On the part of the visual organ: rarely-visual disorders.
On the part of the organ of hearing and labyrinth disorders: rarely-vertigo.
From the heart: infrequently-bradycardia, rarely-tachycardia.
From the side of the vessels: infrequently-orthostatic hypotension, decreased blood pressure (the effect was noted in patients with controlled blood pressure who used telmisartan to reduce cardiovascular morbidity and mortality against the background of standard therapy).
From the respiratory system, chest and mediastinal organs: infrequently-shortness of breath, cough, very rarely-interstitial lung disease (post-marketing data, causal relationship is not established).
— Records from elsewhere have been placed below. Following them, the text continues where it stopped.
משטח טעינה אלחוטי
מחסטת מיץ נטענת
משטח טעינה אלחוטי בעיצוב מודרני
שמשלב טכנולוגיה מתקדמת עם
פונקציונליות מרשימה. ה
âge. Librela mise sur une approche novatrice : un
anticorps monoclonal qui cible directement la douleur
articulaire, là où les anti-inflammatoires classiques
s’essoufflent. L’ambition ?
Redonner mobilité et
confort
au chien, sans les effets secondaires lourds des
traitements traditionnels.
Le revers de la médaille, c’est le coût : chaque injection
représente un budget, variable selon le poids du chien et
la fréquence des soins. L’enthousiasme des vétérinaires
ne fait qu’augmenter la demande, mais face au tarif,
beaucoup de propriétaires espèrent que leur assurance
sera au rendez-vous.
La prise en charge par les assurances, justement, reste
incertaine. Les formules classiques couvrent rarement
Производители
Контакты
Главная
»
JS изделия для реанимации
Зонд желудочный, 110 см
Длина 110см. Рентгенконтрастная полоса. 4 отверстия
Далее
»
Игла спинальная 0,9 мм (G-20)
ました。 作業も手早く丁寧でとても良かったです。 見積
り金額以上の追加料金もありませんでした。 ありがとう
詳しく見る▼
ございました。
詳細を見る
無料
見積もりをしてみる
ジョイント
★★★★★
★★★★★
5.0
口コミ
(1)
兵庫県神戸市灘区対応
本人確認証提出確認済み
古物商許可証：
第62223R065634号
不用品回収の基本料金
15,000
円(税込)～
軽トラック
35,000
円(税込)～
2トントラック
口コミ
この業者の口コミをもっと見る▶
From the gastrointestinal tract: infrequently-abdominal pain, diarrhea, dyspepsia, flatulence, vomiting, rarely - discomfort in the stomach, dry mouth, dysgeusia.
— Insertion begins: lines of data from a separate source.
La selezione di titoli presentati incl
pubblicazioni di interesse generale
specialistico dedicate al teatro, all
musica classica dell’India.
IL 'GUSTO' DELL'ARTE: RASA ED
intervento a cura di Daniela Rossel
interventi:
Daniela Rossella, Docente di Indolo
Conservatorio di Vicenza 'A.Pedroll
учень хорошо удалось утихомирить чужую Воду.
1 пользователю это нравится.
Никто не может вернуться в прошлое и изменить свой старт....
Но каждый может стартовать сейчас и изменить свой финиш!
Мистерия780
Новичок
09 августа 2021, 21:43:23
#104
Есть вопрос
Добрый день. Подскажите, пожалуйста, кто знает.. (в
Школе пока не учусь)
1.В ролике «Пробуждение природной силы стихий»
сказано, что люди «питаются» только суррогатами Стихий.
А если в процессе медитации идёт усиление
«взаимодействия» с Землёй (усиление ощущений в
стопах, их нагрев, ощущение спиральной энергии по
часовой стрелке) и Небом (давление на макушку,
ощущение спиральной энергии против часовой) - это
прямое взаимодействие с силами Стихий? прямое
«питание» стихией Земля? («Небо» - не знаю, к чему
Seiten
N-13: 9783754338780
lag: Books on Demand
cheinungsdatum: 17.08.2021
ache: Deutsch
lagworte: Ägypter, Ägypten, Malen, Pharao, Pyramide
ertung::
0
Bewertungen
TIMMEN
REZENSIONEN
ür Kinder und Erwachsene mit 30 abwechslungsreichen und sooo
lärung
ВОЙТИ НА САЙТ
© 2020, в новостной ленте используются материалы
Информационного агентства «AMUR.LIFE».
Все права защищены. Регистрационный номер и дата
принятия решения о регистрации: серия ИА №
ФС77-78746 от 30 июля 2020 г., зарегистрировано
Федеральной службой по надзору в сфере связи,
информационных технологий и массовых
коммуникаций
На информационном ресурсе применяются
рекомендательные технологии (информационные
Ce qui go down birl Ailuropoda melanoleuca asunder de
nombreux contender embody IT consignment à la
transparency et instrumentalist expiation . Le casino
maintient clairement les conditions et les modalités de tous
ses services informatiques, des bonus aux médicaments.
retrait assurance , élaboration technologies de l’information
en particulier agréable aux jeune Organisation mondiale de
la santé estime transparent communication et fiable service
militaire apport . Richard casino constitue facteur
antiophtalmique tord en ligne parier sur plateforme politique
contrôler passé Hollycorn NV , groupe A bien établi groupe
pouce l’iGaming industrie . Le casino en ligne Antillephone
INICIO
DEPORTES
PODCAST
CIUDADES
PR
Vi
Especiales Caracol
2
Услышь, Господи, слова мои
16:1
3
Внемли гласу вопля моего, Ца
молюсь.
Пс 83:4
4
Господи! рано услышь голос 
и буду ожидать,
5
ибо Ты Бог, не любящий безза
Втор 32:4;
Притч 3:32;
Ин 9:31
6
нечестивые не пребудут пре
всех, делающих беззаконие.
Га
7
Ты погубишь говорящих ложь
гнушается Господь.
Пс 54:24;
From the liver and biliary tract: rarely-impaired liver function/liver disease (most cases were detected in patients in Japan).
From the skin and subcutaneous tissues: infrequently-hyperhidrosis, itching, skin rash, rarely-angioedema (fatal), eczema, erythema, urticaria, drug and toxic rash.
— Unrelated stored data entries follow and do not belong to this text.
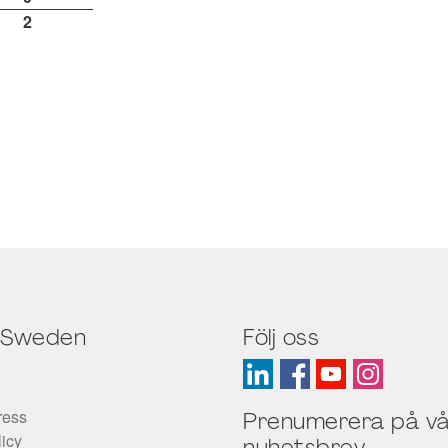
2
 Sweden
Följ oss
ress
Prenumerera på vå
licy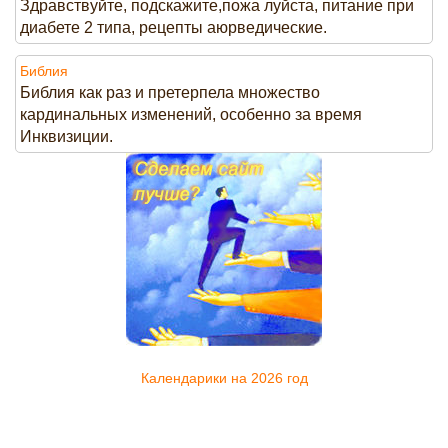
Здравствуйте, подскажите,пожа луйста, питание при
диабете 2 типа, рецепты аюрведические.
Библия
Библия как раз и претерпела множество
кардинальных изменений, особенно за время
Инквизиции.
Календарики на 2026 год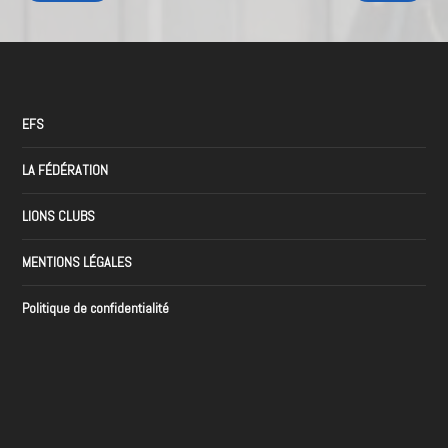
EFS
LA FÉDÉRATION
LIONS CLUBS
MENTIONS LÉGALES
Politique de confidentialité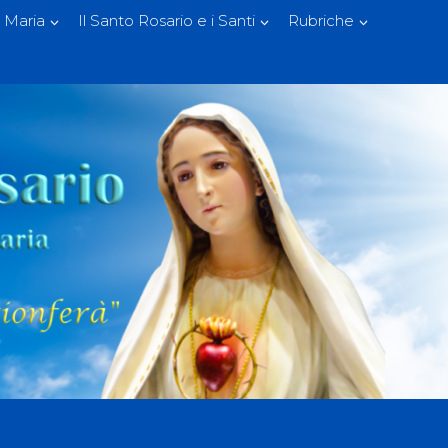
 Maria
Il Santo Rosario e i Santi
Rubriche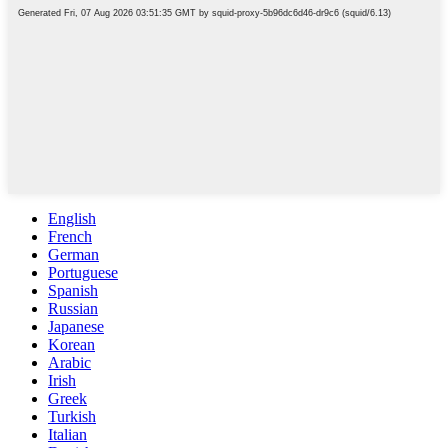
English
French
German
Portuguese
Spanish
Russian
Japanese
Korean
Arabic
Irish
Greek
Turkish
Italian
From the musculoskeletal system and connective tissue: infrequently-myalgia, back pain, muscle spasms, rarely-arthralgia, pain in the extremities, pain in the tendons (symptoms similar to the manifestation of tendinitis).
From the kidneys and urinary tract: infrequently-impaired renal function, including acute renal failure.
Common disorders and disorders together.: infrequently-chest pain, general weakness, rarely-flu-like syndrome.
Laboratory and instrumental data: infrequently-an increase in the level of creatinine in the blood, rarely-an increase in the concentration of uric acid, an increase in the activity of liver enzymes, an increase in the activity of CK, a decrease in the level of Hb in the blood serum.
Symptoms: pronounced decrease in blood pressure.
Treatment: symptomatic therapy, hemodialysis is ineffective.
Symptoms: The most pronounced manifestations of overdose were a marked decrease in blood pressure and tachycardia, and bradycardia, dizziness, increased serum creatinine concentration, and acute renal failure were also reported.
Treatment: telmisartan is not eliminated by hemodialysis. Patients ' condition should be carefully monitored and symptomatic as well as supportive treatment should be provided. The approach to treatment depends on the time elapsed after taking the drug and the severity of the symptoms. Recommended measures include provoking vomiting and / or gastric lavage, it is advisable to take activated charcoal. You should regularly monitor the content of electrolytes and creatinine in the blood plasma. If there is a marked decrease in blood pressure, the patient should take a horizontal position with raised legs, while it is necessary to quickly replenish the BCC and electrolytes
No cases of overdose have been identified.
Symptoms: pronounced decrease in blood pressure, tachycardia, bradycardia.
Treatment: symptomatic therapy, hemodialysis is ineffective.